The foregoing examples illustrate only a few embodiments of the invention and are described in detail herein without thereby limiting the scope of the invention. It should be noted that it will be apparent to those skilled in the art that several variations and modifications can be made without departing from the spirit of the invention, which are all within the scope of the invention. Accordingly, the scope of protection of the present invention is to be determined by the appended claims.

The foregoing description of the preferred embodiments of the invention is not intended to be limiting, but rather is intended to cover all modifications, equivalents, and alternatives falling within the spirit and principles of the invention.

Claims

1. An intelligent video event detection method, comprising:

when the highest score of the scoring is greater than or equal to a preset threshold value, determining frames with the same time stamp in the target video segment and corresponding to the marked frames in the preset video template as event evidence graphs, and determining corresponding event types;

the step of obtaining the video source from the database, the step of marking the video source, and the step of determining the corresponding preset video template according to the mark of the video source comprises the following steps: obtaining a video to be detected from a system database, marking the video source according to basic information of the video to be detected, and selecting a corresponding preset video template from a preset video template library according to the mark of the video source; the video to be detected is the video with earliest shooting time in all the videos to be detected in the data, and the basic information comprises video shooting position information, video shooting time information and equipment information of a corresponding video shooting device;

the preset video template comprises a plurality of videos with labels and the target video segment has the same frame, the frames of the preset video template are subjected to gray scale processing, and the labels of the preset video template comprise position information;

the selecting of the corresponding preset video template from a preset video template library according to the label of the video source comprises the following steps; traversing the preset video template library according to the position information of the video source, and determining the preset video template with the same position information as the position information of the video source as a corresponding preset video template;

the scoring and sorting the video clips according to the preset video template based on the preset detection model comprises the following steps: and graying each frame of the video clips, carrying out similarity calculation on each frame of the video clips and frames with the same time stamp of a preset video template based on an image similarity algorithm model to obtain the similarity of each frame, carrying out weighted calculation on all frames of the video clips to obtain the similarity of the video clips and the preset video template, and grading and sorting the video clips according to the similarity, wherein the higher the similarity is, the higher the grading is, and the higher the grading is, the more the grading is.

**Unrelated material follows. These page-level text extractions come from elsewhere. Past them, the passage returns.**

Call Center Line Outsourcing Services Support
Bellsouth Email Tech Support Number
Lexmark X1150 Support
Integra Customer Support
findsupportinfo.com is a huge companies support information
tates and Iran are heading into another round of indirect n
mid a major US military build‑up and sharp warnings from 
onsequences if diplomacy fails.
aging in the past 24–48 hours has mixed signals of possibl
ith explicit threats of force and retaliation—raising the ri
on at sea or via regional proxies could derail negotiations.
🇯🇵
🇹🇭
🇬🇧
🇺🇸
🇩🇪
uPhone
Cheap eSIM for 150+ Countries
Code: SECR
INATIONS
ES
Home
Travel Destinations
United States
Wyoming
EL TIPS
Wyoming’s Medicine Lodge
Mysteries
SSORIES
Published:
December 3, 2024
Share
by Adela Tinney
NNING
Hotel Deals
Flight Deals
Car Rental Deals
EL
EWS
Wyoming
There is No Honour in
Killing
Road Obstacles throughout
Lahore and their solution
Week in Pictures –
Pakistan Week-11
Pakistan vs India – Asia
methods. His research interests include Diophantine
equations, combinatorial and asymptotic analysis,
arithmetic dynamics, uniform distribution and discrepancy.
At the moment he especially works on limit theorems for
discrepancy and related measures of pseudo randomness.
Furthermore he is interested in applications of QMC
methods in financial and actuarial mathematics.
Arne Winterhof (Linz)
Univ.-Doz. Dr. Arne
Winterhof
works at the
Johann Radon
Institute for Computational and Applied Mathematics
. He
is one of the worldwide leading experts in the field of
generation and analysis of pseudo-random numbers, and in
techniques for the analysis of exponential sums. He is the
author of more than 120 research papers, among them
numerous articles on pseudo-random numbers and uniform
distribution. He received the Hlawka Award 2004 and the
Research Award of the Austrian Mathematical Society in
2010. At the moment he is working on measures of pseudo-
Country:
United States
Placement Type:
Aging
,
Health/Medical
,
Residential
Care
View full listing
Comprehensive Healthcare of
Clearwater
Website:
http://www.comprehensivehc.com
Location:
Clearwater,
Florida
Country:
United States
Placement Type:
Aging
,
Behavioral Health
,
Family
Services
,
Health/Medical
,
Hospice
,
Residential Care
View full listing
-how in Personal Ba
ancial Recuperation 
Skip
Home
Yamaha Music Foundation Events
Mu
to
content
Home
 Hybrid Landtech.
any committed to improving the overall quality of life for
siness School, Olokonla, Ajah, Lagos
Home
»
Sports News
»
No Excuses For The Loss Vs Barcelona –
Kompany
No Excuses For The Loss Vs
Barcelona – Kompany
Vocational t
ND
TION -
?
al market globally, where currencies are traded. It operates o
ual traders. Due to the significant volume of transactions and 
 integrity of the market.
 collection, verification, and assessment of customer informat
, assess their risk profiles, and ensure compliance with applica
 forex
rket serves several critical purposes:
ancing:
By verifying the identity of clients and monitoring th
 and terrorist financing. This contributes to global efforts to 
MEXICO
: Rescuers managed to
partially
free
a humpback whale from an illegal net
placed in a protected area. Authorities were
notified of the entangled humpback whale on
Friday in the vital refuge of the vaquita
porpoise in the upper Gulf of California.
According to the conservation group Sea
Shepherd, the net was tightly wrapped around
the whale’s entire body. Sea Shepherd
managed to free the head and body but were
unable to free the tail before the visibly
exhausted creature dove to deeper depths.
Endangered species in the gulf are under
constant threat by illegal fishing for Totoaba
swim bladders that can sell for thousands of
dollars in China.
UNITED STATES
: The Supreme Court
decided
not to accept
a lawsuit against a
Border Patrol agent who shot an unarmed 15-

2. An intelligent video event detection system, comprising:

the detection result determining unit is used for determining frames with the same time stamp corresponding to the marked frames in the preset video template in the target video segment as event evidence graphs and determining corresponding event types when the highest score of the scores is larger than or equal to a preset threshold value;

3. An electronic device comprising a memory and a processor, the memory having stored therein a computer program which, when executed by the processor, causes the processor to perform the steps of the intelligent video event detection method of claim 1.

4. A computer readable storage medium, characterized in that the computer readable storage medium has stored thereon a computer program which, when executed by a processor, causes the processor to perform the steps of the intelligent video event detection method of claim 1.